The NCAA held a rules committee conference call with reporters on Friday about a group of new rule changes, and among them is one that quite literally amounts to nothing. Starting next season, players will be allowed to wear the No. 0 on their jersey, in an effort to cut down on teams having numerous players with single-digit numbers. The rule still needs to clear one more hurdle before it is fully approved. 

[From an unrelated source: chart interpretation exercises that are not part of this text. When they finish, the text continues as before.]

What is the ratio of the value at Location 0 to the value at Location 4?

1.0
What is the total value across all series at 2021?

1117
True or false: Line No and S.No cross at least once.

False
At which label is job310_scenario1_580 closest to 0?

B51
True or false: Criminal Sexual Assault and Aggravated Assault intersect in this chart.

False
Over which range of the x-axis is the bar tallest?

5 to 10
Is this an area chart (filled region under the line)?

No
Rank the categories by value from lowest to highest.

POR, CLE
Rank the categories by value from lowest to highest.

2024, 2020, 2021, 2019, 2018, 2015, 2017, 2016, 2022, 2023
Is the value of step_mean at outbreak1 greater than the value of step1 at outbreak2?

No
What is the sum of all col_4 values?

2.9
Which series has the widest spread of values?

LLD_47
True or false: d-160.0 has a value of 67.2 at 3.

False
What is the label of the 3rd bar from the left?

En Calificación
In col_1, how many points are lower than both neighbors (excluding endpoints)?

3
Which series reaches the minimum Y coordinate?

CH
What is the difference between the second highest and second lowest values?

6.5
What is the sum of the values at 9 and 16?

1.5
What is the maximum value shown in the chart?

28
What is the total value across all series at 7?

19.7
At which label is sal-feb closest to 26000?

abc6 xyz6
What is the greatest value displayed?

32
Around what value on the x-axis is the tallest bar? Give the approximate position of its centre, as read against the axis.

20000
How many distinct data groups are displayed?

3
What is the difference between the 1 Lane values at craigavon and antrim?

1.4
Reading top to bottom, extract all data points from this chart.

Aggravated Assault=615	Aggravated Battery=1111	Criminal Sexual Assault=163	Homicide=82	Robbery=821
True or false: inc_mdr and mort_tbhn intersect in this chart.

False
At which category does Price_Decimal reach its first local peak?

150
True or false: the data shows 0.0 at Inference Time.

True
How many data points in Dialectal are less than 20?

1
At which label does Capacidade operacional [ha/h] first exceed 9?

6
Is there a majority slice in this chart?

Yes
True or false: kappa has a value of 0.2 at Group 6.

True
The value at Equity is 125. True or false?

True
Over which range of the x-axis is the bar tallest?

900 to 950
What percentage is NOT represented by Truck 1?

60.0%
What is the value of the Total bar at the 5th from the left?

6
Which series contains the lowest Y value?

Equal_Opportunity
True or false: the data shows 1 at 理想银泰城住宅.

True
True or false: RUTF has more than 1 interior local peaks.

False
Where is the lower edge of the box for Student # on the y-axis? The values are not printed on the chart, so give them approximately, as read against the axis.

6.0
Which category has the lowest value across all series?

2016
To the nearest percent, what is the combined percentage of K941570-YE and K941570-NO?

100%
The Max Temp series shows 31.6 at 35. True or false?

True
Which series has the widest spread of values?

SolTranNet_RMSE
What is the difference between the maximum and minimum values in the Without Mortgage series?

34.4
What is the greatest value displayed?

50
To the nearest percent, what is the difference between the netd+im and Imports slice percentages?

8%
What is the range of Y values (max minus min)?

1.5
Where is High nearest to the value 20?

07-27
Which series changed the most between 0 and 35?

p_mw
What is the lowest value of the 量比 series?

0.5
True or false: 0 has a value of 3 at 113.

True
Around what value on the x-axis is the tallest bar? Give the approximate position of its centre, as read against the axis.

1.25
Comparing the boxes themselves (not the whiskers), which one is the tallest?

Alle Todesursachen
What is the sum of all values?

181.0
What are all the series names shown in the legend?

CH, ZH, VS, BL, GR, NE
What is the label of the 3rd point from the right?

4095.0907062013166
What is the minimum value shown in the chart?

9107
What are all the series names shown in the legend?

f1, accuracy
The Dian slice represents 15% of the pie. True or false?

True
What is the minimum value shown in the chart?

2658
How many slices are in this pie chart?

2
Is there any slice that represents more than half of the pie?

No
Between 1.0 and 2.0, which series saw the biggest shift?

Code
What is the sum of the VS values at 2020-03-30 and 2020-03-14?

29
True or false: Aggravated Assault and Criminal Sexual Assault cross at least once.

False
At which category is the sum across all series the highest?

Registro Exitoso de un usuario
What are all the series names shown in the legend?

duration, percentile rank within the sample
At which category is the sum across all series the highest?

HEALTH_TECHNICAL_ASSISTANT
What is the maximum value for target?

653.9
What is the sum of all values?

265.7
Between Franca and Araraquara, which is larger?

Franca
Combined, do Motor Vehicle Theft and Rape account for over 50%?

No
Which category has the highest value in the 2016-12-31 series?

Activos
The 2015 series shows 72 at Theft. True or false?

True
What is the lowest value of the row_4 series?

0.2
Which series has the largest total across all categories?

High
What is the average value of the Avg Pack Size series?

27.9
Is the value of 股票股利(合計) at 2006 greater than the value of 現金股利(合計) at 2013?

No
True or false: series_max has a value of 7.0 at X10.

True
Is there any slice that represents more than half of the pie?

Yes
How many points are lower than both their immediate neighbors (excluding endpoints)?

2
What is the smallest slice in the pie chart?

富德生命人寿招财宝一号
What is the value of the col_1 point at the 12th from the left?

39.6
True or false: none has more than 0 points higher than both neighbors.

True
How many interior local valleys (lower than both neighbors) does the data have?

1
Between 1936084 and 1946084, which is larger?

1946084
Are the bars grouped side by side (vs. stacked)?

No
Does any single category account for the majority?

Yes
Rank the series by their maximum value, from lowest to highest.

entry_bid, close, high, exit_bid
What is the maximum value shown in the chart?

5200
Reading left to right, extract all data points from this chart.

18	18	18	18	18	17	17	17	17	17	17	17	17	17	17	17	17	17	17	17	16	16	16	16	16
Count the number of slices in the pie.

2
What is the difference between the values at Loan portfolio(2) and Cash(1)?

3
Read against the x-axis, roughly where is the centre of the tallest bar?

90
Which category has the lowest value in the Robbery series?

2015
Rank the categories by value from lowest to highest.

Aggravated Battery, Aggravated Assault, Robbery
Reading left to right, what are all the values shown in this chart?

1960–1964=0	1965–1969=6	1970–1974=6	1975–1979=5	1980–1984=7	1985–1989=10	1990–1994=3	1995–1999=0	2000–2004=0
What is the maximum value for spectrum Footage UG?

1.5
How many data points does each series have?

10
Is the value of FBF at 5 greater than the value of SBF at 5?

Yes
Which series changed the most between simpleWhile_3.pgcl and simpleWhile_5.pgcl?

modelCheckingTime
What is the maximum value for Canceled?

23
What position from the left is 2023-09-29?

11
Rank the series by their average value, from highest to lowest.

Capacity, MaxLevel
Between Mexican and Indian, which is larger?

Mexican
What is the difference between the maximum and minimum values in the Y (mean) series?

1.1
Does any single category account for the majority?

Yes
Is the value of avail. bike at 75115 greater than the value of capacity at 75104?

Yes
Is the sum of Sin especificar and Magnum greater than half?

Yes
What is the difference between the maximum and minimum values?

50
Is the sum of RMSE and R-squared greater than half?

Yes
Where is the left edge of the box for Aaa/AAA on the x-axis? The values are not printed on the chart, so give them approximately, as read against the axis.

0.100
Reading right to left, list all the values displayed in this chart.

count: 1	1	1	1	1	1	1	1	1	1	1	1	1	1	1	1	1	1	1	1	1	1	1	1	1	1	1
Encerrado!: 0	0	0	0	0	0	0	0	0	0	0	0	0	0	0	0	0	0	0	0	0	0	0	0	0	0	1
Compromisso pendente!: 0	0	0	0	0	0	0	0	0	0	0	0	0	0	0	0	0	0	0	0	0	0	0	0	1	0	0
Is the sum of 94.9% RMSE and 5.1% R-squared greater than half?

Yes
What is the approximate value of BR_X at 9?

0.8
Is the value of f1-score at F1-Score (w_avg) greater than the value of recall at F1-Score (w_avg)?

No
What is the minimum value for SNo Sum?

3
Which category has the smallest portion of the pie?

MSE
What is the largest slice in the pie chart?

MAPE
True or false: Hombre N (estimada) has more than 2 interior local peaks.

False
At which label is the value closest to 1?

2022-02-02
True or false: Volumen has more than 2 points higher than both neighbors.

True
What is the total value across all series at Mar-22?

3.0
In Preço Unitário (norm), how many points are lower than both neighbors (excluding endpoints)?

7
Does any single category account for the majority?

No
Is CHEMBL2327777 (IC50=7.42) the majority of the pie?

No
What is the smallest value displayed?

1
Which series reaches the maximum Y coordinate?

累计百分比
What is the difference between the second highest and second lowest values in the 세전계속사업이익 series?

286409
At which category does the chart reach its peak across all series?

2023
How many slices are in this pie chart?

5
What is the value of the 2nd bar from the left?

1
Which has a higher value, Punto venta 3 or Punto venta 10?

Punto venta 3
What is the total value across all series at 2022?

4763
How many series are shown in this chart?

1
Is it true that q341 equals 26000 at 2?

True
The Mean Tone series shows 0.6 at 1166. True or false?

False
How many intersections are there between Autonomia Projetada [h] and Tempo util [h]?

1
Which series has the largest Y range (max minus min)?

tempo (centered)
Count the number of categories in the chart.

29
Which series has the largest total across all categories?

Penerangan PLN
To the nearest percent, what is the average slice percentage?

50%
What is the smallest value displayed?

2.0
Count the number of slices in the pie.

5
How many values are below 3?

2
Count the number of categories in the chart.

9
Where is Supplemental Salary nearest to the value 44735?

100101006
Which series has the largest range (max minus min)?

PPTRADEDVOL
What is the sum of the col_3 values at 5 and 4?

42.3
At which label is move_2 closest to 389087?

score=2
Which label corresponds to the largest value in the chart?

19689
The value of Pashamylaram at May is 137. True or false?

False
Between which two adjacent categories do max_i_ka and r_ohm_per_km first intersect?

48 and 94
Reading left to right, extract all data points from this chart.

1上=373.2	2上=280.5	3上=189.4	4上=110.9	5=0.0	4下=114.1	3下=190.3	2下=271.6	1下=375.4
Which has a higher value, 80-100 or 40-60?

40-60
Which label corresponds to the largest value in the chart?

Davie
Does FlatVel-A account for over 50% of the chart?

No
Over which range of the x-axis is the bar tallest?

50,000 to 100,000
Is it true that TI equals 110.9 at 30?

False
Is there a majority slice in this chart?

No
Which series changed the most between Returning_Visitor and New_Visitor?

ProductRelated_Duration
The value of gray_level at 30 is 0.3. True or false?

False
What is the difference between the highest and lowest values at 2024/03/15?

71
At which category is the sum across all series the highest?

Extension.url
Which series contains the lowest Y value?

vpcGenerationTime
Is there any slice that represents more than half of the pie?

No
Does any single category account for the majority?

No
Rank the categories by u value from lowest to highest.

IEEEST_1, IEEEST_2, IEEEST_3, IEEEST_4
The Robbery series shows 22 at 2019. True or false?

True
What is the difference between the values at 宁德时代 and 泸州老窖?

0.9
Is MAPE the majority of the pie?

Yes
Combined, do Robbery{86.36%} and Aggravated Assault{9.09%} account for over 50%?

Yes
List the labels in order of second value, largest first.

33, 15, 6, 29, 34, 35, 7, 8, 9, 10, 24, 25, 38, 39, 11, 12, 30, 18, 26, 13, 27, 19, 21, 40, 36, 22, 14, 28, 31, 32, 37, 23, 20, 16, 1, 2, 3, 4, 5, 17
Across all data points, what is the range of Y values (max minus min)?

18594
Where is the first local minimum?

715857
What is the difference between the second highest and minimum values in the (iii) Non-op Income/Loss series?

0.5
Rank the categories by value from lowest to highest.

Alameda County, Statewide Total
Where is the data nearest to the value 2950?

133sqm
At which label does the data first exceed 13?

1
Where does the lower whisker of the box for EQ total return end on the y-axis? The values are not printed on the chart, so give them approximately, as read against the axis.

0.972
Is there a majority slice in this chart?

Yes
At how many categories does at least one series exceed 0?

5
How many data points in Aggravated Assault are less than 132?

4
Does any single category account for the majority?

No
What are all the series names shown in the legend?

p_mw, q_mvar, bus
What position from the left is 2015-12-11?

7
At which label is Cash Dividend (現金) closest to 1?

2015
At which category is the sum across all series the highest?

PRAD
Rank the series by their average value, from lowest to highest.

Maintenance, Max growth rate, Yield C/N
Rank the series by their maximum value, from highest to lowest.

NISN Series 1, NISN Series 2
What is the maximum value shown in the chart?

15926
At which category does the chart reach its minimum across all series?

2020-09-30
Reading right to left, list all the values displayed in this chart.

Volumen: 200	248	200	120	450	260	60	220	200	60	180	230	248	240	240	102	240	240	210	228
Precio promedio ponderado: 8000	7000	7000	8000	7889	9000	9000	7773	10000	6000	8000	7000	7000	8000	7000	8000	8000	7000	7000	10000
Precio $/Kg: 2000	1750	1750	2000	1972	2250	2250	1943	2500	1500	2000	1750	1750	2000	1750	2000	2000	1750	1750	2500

Of course, the NCAA didn't just have a bunch of media members on a large conference call to talk about aesthetic changes to jerseys. There were other notable new rules and enforcements discussed as well. Here are some of the things that were discussed:

  • Officials will get two minutes to review a play. If a review takes longer than that, the call will stand.
  • Players must be accompanied by coaches during warmups, and the jurisdiction of officials will be moved to 90 minutes before kickoff, back from 60, to prevent pregame skirmishes.
  • The post-targeting "walk of shame" has been eliminated. Players ejected for that penalty can stay on the sideline.
  • A call to teams and players to stop faking injuries

Back to No. 0 now being allowed, though. In addition to giving teams another jersey number to use, it also inadvertently creates a wonderful collection of possibilities for celebrations and trash-talking from players. Think about it: a cornerback wearing that number could use it to represent the number of yards a quarterback, or receiver, will get if the ball is thrown his way. A receiver could wear it to represent how many people can guard him, a nose tackle could wear it to signal how many runs are getting past him, and a punter could even wear it without any real reason because it'd be one of the few things that could make a punter actually look tough on the football field.

It'll be great when some of these rules collide next season. Imagine the scene when No. 0 on defense flops on one play and gets targeting called against him on the next.